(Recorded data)
....................

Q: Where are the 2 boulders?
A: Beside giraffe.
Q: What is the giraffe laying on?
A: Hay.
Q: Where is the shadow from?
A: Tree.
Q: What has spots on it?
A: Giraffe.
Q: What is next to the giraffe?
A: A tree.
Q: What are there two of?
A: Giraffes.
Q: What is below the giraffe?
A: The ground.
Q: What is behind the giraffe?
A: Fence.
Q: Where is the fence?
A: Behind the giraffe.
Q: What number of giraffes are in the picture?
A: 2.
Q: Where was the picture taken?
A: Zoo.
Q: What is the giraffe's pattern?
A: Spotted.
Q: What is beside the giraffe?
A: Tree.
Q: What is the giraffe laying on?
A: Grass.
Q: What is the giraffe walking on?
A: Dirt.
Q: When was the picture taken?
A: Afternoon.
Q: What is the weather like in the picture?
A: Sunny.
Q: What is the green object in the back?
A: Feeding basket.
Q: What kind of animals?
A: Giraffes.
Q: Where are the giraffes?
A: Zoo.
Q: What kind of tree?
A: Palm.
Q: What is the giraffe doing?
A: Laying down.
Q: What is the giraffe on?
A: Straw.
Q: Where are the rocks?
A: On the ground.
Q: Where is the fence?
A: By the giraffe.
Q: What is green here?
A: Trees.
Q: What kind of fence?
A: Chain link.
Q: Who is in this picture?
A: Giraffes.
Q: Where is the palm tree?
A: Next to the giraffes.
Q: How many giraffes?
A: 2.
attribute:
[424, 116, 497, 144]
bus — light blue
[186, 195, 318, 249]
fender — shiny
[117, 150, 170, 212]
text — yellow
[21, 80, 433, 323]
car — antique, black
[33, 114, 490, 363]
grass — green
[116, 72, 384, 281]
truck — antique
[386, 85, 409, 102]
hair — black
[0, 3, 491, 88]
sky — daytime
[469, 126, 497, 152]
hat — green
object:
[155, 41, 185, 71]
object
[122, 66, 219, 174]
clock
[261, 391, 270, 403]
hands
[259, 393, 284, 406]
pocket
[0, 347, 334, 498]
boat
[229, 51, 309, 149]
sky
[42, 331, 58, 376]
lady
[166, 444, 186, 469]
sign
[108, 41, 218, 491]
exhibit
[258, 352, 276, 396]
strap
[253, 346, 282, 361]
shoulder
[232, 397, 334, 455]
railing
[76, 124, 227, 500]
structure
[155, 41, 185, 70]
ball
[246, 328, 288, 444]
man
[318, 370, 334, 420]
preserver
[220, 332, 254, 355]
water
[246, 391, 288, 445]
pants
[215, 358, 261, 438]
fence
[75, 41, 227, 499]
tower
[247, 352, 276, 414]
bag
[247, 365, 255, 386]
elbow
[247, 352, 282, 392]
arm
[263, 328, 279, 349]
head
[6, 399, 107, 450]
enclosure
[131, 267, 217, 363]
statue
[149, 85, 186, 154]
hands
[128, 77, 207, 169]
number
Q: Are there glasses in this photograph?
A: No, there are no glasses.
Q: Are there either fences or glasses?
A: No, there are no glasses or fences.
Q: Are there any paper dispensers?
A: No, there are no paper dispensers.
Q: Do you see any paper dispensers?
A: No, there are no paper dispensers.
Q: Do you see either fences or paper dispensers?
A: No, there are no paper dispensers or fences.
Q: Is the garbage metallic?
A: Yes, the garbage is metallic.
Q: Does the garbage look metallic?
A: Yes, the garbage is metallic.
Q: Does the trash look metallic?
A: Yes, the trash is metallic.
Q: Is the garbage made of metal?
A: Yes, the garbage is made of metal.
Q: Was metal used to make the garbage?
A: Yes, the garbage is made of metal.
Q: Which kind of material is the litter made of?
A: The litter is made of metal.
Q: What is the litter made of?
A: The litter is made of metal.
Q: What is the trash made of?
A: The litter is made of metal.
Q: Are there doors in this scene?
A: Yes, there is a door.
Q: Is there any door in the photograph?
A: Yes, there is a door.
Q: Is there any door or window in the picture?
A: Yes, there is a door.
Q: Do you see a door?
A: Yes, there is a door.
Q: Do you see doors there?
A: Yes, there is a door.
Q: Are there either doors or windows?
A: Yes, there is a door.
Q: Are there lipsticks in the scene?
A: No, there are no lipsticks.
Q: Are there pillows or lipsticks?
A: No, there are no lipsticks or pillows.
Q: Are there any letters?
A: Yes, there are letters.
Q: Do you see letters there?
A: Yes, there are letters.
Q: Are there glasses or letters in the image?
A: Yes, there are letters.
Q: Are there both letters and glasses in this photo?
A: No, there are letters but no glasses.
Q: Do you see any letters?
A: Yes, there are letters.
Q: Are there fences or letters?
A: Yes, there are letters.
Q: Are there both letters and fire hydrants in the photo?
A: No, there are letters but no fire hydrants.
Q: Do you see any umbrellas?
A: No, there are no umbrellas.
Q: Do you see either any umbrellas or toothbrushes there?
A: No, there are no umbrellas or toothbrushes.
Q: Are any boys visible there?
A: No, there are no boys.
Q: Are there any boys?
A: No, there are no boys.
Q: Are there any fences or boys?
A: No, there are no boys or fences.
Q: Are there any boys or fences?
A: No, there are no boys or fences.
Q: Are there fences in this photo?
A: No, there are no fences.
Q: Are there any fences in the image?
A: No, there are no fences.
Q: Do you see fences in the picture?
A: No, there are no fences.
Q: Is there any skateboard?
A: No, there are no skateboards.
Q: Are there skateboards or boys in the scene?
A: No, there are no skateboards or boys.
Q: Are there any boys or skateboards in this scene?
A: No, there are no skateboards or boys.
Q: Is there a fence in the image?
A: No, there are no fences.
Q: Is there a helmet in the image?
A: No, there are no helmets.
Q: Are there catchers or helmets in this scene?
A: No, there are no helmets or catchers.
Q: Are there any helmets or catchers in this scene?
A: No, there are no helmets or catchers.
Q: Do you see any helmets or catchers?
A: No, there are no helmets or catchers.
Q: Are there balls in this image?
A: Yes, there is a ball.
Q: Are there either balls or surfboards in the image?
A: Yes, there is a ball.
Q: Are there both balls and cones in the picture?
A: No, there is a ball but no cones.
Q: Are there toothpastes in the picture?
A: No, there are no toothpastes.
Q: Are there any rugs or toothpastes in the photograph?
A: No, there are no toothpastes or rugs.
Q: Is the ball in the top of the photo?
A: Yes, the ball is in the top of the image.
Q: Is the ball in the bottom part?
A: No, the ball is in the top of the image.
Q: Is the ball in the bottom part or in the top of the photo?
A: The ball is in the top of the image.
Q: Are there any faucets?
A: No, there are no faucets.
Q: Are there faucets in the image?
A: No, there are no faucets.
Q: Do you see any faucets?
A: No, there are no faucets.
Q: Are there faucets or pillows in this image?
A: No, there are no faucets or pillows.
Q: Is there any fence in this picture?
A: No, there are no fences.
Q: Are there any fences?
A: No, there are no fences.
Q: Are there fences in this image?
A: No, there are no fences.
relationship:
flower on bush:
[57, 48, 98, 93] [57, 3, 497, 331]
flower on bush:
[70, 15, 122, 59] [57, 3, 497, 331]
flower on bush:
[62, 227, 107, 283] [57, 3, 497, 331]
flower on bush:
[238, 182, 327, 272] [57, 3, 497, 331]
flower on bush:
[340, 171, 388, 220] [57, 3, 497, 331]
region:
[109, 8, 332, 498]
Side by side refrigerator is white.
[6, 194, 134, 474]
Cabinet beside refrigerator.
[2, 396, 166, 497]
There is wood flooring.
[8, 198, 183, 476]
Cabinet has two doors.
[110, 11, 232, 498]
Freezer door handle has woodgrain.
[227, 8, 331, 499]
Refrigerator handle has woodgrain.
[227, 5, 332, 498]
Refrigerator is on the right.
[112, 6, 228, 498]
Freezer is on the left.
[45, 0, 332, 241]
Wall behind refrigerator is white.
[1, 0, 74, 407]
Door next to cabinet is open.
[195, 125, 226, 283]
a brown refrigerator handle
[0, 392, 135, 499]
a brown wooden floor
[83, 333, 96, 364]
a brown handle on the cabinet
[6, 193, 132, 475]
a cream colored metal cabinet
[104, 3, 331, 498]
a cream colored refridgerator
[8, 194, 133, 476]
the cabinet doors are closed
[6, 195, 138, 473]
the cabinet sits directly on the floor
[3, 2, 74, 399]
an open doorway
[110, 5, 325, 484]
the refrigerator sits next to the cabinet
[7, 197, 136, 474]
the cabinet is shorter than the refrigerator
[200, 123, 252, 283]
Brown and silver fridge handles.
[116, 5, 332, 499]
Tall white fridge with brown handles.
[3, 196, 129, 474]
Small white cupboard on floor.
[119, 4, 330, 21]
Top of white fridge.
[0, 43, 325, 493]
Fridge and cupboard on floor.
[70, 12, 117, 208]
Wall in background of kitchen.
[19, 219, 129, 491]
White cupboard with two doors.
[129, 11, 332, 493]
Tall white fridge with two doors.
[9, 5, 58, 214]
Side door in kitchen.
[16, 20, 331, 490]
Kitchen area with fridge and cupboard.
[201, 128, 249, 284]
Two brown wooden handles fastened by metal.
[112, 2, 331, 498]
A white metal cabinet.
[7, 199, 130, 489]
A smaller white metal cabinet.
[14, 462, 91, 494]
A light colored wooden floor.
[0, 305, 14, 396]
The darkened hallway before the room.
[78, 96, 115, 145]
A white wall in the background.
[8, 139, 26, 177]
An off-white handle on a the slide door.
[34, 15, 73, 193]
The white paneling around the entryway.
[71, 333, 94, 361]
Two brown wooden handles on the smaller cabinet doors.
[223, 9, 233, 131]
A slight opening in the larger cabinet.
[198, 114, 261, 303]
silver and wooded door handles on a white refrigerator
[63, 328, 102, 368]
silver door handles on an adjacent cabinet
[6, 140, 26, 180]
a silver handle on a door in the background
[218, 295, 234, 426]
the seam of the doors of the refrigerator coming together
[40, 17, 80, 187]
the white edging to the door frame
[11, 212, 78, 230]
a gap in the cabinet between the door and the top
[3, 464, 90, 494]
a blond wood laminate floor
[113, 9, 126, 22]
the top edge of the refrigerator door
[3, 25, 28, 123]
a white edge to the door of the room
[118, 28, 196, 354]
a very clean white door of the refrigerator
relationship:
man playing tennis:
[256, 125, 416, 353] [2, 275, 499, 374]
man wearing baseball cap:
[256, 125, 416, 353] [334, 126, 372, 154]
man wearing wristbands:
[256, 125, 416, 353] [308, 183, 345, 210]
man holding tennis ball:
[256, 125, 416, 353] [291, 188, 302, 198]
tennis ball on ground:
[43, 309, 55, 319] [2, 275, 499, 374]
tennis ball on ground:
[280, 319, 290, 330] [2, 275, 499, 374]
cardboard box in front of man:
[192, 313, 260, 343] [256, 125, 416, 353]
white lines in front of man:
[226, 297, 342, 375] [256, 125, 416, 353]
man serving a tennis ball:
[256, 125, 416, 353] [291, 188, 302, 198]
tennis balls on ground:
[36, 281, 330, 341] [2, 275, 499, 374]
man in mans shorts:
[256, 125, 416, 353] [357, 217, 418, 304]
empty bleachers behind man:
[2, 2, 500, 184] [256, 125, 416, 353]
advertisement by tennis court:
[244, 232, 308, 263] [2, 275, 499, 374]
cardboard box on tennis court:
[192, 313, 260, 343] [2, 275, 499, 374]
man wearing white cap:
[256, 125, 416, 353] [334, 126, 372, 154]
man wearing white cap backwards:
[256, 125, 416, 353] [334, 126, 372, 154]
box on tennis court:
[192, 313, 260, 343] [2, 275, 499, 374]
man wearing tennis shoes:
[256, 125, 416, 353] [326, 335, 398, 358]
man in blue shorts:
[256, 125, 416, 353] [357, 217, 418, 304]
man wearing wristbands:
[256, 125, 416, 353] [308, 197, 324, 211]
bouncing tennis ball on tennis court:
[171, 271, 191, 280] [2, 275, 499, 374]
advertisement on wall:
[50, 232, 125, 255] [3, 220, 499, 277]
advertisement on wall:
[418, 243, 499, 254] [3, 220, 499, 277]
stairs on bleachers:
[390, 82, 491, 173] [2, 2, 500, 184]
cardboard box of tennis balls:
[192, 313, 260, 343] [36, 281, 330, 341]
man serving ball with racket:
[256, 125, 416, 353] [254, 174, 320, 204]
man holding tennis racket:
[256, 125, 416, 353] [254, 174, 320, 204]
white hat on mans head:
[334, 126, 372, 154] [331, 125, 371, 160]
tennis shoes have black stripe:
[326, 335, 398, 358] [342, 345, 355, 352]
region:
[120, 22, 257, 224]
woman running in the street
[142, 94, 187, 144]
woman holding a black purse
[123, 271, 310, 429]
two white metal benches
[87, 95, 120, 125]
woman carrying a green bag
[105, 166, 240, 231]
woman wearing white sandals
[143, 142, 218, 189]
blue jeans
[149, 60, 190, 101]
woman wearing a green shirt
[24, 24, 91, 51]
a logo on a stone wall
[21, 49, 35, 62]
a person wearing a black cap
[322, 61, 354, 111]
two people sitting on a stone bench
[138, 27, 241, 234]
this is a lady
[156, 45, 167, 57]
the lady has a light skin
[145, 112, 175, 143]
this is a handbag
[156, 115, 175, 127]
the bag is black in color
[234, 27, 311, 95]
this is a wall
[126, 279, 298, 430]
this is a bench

....................

# Exercise objective:
Extract from the material above the stretch from the line that contains "[6, 140, 26, 180]" through the line that contains "[390, 82, 491, 173] [2, 2, 500, 184]", and repeat those lines exactly.

# The completed task:
[6, 140, 26, 180]
a silver handle on a door in the background
[218, 295, 234, 426]
the seam of the doors of the refrigerator coming together
[40, 17, 80, 187]
the white edging to the door frame
[11, 212, 78, 230]
a gap in the cabinet between the door and the top
[3, 464, 90, 494]
a blond wood laminate floor
[113, 9, 126, 22]
the top edge of the refrigerator door
[3, 25, 28, 123]
a white edge to the door of the room
[118, 28, 196, 354]
a very clean white door of the refrigerator
relationship:
man playing tennis:
[256, 125, 416, 353] [2, 275, 499, 374]
man wearing baseball cap:
[256, 125, 416, 353] [334, 126, 372, 154]
man wearing wristbands:
[256, 125, 416, 353] [308, 183, 345, 210]
man holding tennis ball:
[256, 125, 416, 353] [291, 188, 302, 198]
tennis ball on ground:
[43, 309, 55, 319] [2, 275, 499, 374]
tennis ball on ground:
[280, 319, 290, 330] [2, 275, 499, 374]
cardboard box in front of man:
[192, 313, 260, 343] [256, 125, 416, 353]
white lines in front of man:
[226, 297, 342, 375] [256, 125, 416, 353]
man serving a tennis ball:
[256, 125, 416, 353] [291, 188, 302, 198]
tennis balls on ground:
[36, 281, 330, 341] [2, 275, 499, 374]
man in mans shorts:
[256, 125, 416, 353] [357, 217, 418, 304]
empty bleachers behind man:
[2, 2, 500, 184] [256, 125, 416, 353]
advertisement by tennis court:
[244, 232, 308, 263] [2, 275, 499, 374]
cardboard box on tennis court:
[192, 313, 260, 343] [2, 275, 499, 374]
man wearing white cap:
[256, 125, 416, 353] [334, 126, 372, 154]
man wearing white cap backwards:
[256, 125, 416, 353] [334, 126, 372, 154]
box on tennis court:
[192, 313, 260, 343] [2, 275, 499, 374]
man wearing tennis shoes:
[256, 125, 416, 353] [326, 335, 398, 358]
man in blue shorts:
[256, 125, 416, 353] [357, 217, 418, 304]
man wearing wristbands:
[256, 125, 416, 353] [308, 197, 324, 211]
bouncing tennis ball on tennis court:
[171, 271, 191, 280] [2, 275, 499, 374]
advertisement on wall:
[50, 232, 125, 255] [3, 220, 499, 277]
advertisement on wall:
[418, 243, 499, 254] [3, 220, 499, 277]
stairs on bleachers:
[390, 82, 491, 173] [2, 2, 500, 184]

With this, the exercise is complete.